> [BRANO]

La scena che inevitabilmente resterà più impressa (ma farà anche storcere il naso a tanti) è quella che sfocia nel body horror estremo, nella parte finale. Chi conosce bene il cinema di Garland avrà notato una similitudine con Sunshine (diretto da Boyle) e il suo Annientamento, perché entrambi hanno una parte conclusiva inaspettata dove l’antagonista cambia forma diventando qualcosa di tangibile. Una sorta di resa dei conti finale che esplode in qualcosa di più viscerale. Una scelta coraggiosa che fa anche tornare in mente il malsano fondersi di corpi in Society di Brian Yuzna. Un’altra soluzione visiva che mi ha colpito, nel suo piccolo, è la realizzazione delle interferenze sullo smartphone di Harper mentre è in videochiamata con la sua amica. Non c’è un eccesso di computer grafica e il montaggio (anche sonoro) risulta davvero efficace.

> [ISTRUZIONI DI LAVORO]
a - Riporta come elenco numerato le righe dell'elenco a partire da quella con "genus: Adalia" fino all'ultima riga dell'elenco, entrambe comprese e senza le righe vuote.
b - Scrivi il seguito della recensione del film, riprendendo dopo l'ultima frase riportata.
L'elenco non ha alcun legame con la recensione del film.

> [MATERIALE FORNITO]
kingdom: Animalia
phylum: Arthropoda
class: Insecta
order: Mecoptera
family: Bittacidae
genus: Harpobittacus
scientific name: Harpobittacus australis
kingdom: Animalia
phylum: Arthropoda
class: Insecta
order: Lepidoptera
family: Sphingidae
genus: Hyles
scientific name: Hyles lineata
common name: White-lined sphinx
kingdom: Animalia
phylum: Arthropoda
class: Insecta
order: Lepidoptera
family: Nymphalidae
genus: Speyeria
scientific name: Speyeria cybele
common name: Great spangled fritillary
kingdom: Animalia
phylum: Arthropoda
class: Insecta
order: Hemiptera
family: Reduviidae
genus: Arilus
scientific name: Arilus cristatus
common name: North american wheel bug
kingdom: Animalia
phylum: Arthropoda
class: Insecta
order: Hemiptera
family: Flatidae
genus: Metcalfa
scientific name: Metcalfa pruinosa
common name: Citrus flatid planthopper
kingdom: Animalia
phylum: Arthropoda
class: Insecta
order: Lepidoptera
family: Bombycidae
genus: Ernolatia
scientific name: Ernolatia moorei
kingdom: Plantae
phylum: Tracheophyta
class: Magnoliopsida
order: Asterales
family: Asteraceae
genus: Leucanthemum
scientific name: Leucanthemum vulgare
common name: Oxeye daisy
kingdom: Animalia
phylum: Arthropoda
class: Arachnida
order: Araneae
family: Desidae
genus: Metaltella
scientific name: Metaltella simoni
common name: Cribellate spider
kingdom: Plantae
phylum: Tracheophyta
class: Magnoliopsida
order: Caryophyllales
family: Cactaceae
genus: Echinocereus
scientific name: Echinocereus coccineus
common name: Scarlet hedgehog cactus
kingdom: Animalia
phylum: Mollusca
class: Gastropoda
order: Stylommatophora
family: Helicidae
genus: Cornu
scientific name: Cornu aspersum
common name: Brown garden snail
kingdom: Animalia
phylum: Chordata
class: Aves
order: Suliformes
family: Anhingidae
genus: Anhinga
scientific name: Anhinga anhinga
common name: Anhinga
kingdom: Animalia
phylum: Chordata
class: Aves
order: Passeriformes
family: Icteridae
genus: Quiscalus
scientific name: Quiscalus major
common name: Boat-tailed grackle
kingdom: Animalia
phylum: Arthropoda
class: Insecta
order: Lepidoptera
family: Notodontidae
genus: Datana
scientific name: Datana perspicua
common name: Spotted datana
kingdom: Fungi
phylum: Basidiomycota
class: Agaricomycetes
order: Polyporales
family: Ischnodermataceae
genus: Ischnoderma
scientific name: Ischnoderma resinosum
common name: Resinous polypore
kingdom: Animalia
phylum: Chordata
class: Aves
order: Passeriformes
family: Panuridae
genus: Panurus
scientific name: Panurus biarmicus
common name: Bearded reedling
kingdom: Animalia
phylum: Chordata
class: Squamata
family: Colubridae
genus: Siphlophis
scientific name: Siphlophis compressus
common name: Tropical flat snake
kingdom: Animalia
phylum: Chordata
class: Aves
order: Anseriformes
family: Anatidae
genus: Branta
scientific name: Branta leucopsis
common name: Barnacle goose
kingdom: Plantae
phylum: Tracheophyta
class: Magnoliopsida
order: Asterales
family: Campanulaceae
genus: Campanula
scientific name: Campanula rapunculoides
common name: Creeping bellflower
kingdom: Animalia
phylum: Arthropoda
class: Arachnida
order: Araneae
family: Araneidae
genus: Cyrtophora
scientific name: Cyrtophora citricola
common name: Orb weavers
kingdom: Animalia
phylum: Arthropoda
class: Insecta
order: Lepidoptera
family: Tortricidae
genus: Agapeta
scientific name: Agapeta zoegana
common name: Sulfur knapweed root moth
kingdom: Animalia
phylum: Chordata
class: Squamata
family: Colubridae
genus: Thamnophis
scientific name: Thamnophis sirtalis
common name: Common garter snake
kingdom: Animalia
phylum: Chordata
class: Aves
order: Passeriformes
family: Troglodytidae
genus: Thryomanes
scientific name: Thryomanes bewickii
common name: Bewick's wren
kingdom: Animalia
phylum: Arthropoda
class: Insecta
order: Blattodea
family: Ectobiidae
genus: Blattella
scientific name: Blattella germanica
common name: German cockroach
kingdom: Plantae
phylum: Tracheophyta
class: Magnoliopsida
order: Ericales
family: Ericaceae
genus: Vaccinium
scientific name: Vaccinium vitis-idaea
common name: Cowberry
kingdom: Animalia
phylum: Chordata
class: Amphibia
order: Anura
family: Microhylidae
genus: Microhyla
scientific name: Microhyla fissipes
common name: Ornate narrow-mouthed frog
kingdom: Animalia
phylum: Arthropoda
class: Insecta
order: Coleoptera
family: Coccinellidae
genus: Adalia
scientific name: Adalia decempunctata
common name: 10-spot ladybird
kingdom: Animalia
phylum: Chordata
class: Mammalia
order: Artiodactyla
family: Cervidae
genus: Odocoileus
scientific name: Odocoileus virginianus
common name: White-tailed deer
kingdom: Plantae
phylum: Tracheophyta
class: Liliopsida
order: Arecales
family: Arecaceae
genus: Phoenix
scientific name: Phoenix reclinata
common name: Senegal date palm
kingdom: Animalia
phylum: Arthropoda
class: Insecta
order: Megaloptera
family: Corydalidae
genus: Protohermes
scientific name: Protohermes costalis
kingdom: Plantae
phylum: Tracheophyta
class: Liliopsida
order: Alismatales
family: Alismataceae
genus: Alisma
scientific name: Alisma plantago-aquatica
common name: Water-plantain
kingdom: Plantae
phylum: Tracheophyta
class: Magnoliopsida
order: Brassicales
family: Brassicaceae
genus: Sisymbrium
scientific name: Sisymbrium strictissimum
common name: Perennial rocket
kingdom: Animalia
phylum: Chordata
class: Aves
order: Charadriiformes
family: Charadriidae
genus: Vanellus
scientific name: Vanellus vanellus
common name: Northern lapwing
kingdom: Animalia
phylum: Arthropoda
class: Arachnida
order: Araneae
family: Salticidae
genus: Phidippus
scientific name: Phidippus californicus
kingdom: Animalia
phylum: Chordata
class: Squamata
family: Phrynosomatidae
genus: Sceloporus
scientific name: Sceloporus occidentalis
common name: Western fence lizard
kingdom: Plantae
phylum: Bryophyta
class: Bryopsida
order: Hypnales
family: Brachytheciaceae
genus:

> [RISPOSTE ALL'ESERCIZIO]
a -
1. genus: Adalia
2. scientific name: Adalia decempunctata
3. common name: 10-spot ladybird
4. kingdom: Animalia
5. phylum: Chordata
6. class: Mammalia
7. order: Artiodactyla
8. family: Cervidae
9. genus: Odocoileus
10. scientific name: Odocoileus virginianus
11. common name: White-tailed deer
12. kingdom: Plantae
13. phylum: Tracheophyta
14. class: Liliopsida
15. order: Arecales
16. family: Arecaceae
17. genus: Phoenix
18. scientific name: Phoenix reclinata
19. common name: Senegal date palm
20. kingdom: Animalia
21. phylum: Arthropoda
22. class: Insecta
23. order: Megaloptera
24. family: Corydalidae
25. genus: Protohermes
26. scientific name: Protohermes costalis
27. kingdom: Plantae
28. phylum: Tracheophyta
29. class: Liliopsida
30. order: Alismatales
31. family: Alismataceae
32. genus: Alisma
33. scientific name: Alisma plantago-aquatica
34. common name: Water-plantain
35. kingdom: Plantae
36. phylum: Tracheophyta
37. class: Magnoliopsida
38. order: Brassicales
39. family: Brassicaceae
40. genus: Sisymbrium
41. scientific name: Sisymbrium strictissimum
42. common name: Perennial rocket
43. kingdom: Animalia
44. phylum: Chordata
45. class: Aves
46. order: Charadriiformes
47. family: Charadriidae
48. genus: Vanellus
49. scientific name: Vanellus vanellus
50. common name: Northern lapwing
51. kingdom: Animalia
52. phylum: Arthropoda
53. class: Arachnida
54. order: Araneae
55. family: Salticidae
56. genus: Phidippus
57. scientific name: Phidippus californicus
58. kingdom: Animalia
59. phylum: Chordata
60. class: Squamata
61. family: Phrynosomatidae
62. genus: Sceloporus
63. scientific name: Sceloporus occidentalis
64. common name: Western fence lizard
65. kingdom: Plantae
66. phylum: Bryophyta
67. class: Bryopsida
68. order: Hypnales
69. family: Brachytheciaceae
70. genus:

b -
Un incubo che diventa sempre più bizzarro
In primo piano troviamo sempre l’insicurezza maschile, quel vittimismo che porta diversi uomini a dare la colpa alle donne, cercando di indebolirle per convenienza. Un comportamento che si riconosce anche da commenti e gesti sessisti e misogini. E il film non usa mezze misure per mostrarci l’ego più feroce dell’uomo nei confronti della donna. Ma questo non fa di Men un film costruito sul tema, non vuole essere un film a tesi. Prendete questo film come se fosse un episodio di The Twilight Zone: una donna entra in una nuova dimensione (villaggio in questo caso) dove ci sono soltanto uomini che danno sfogo alla propria frustrazione infliggendo del male alla povera malcapitata. Si tratta di uno di quegli horror surreali che funzionano meglio visti con un approccio meno razionale. Parte da un evento scatenante per poi esplorare le paure più ancestrali dell’uomo.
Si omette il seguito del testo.